Our last full day on Fiji was definitely the hottest, we had no plans and so just decided to take advantage of a nice day between the pool and the sea. We started with a run along the beach followed by a dip in the sea. Anywhere else in the world a dip in the sea might be seen as an opportunity to ice some muscles, but the shallow water is so warm in Fiji that it barely even cools you down. With the sun beating down on us all day we both were starting to feel the burn by this point and so had to spend lots of time in the water and in the shade until the bars happy hour rolled around and we could resort to cocktails to keep us refreshed! For our last meal we both decided to go for fish as it’s, for obvious reasons, supposed to be good. I chose from the specials menu while Suzanne had what was described as a local delicacy from the standard menu. When they were served I was disappointed to be eating bits of cold fish while Suzanne raved about how nice hers was. When someone pointed out we were actually eating each other’s choices it was clear why she was enjoying hers so much: I’d made the better choice, I just wasn’t able to identify what I had ordered!

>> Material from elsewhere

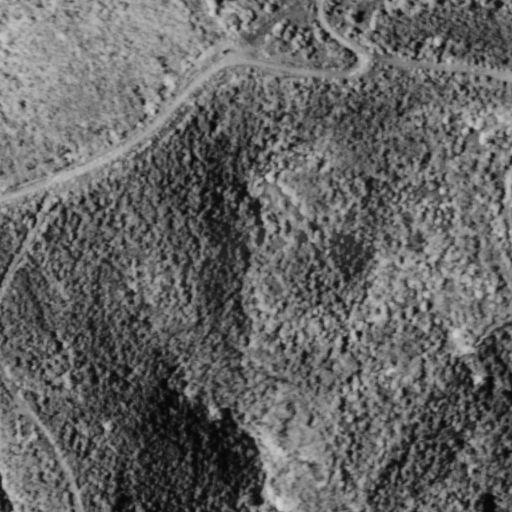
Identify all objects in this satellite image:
road: (161, 119)
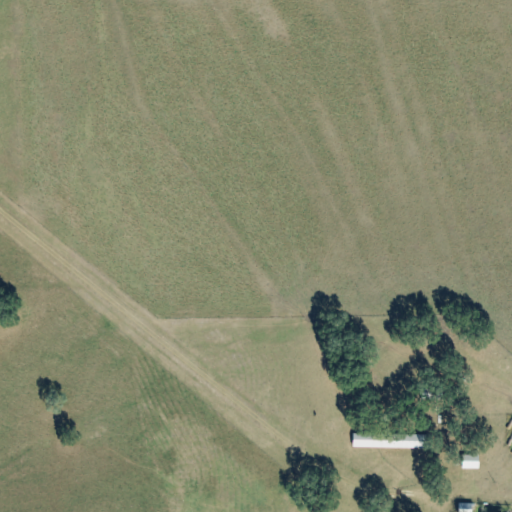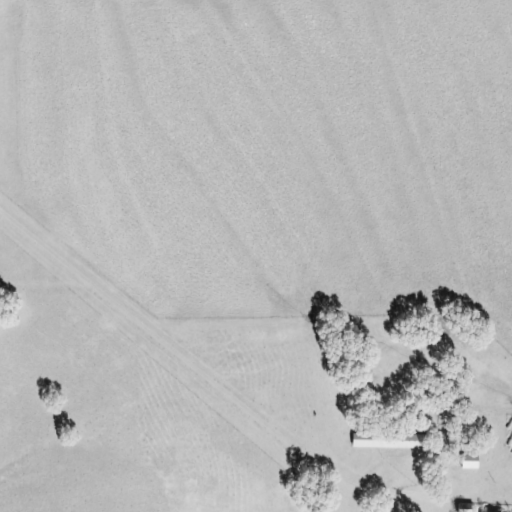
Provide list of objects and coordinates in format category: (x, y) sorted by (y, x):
road: (171, 339)
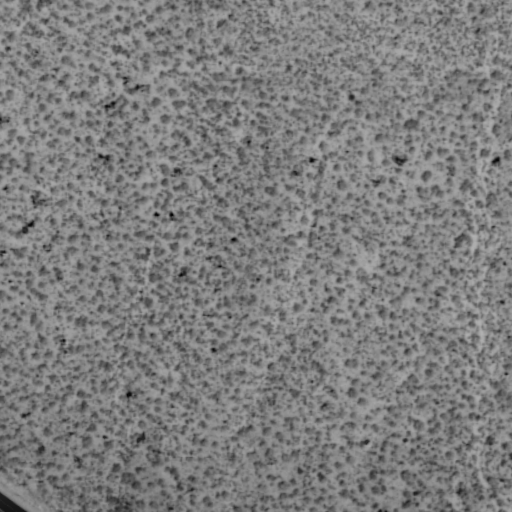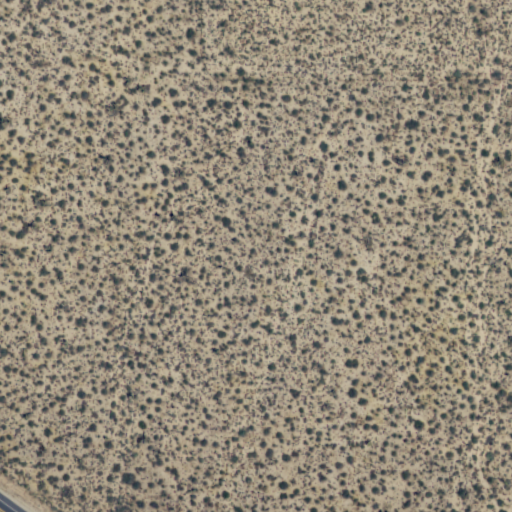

After 3 day on our island stop over between The USA and New Zealand we were back at Nadi Airport bright and early to catch our flight. The short flight meant we were in Auckland by midday. Without a doubt the greatest immigration and customs checks I have ever been through, not that is saying much given how terrible most are (particularly at home but also the two USA experiences we had), no queues and friendly staff making jokes when a the two of us with a combined 10 years of university education between us couldn’t work the electronic passport machine and failed to read that we had been offered a visa thinking it was asking us if we already had one! Despite our efforts to slow it down we were granted the next stamp in the passport in no time and my hiking boots even got a nice scrub by biological control! Next stop was to pick up our camper van which will be our home for the next month as we tour New Zealand. We were quickly handed the keys and we headed north towards some campsites. We’d shortlisted a few in an area about an hour north and were heading toward the first on on the list Auckland Naturlist site when Suzanne asked if naturalist meant nudist. I thought it was some one who liked the outdoor, predominantly with their clothes on, but when we googled a bit more looking for an address the sites logo we came across had the outline of a family of starkers campers. Realising Suzanne’s instinct was correct and deciding it was a little chilly for naturalism (would have been perfectly reasonable in Fiji!) we headed to number two on the list. We arrived to find everyone amply clothed and were given a spot to park our camper for the night. Getting everything sorted we cooked dinner and headed to bed for our first of 30 nights exploring New Zealand by campervan!